* **Task inputs**:
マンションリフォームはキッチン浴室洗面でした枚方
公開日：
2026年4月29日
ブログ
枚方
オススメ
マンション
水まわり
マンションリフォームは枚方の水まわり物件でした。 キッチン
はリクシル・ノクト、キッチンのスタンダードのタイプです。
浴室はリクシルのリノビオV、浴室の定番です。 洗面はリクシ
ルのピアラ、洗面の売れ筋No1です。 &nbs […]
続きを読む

...

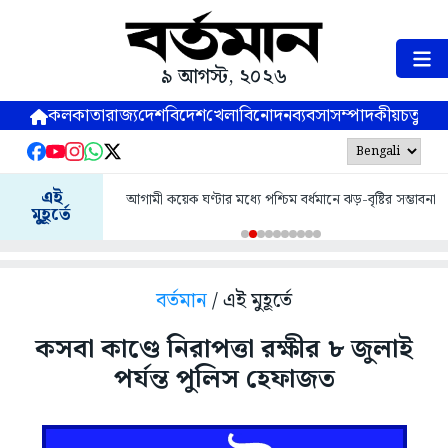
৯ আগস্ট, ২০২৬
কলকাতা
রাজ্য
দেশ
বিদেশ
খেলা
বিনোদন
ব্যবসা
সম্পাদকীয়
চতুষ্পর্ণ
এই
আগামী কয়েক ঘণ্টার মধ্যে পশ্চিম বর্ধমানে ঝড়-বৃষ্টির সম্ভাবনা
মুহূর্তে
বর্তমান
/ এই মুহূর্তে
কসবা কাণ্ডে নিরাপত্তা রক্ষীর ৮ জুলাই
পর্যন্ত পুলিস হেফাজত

* **To-do item**: Echo back everything from the line containing "৯ আগস্ট, ২০২৬" down to the line containing "পর্যন্ত পুলিস হেফাজত", both of those lines included, exactly as they read in the records.

* **Solution to the exercise**:
৯ আগস্ট, ২০২৬
কলকাতা
রাজ্য
দেশ
বিদেশ
খেলা
বিনোদন
ব্যবসা
সম্পাদকীয়
চতুষ্পর্ণ
এই
আগামী কয়েক ঘণ্টার মধ্যে পশ্চিম বর্ধমানে ঝড়-বৃষ্টির সম্ভাবনা
মুহূর্তে
বর্তমান
/ এই মুহূর্তে
কসবা কাণ্ডে নিরাপত্তা রক্ষীর ৮ জুলাই
পর্যন্ত পুলিস হেফাজত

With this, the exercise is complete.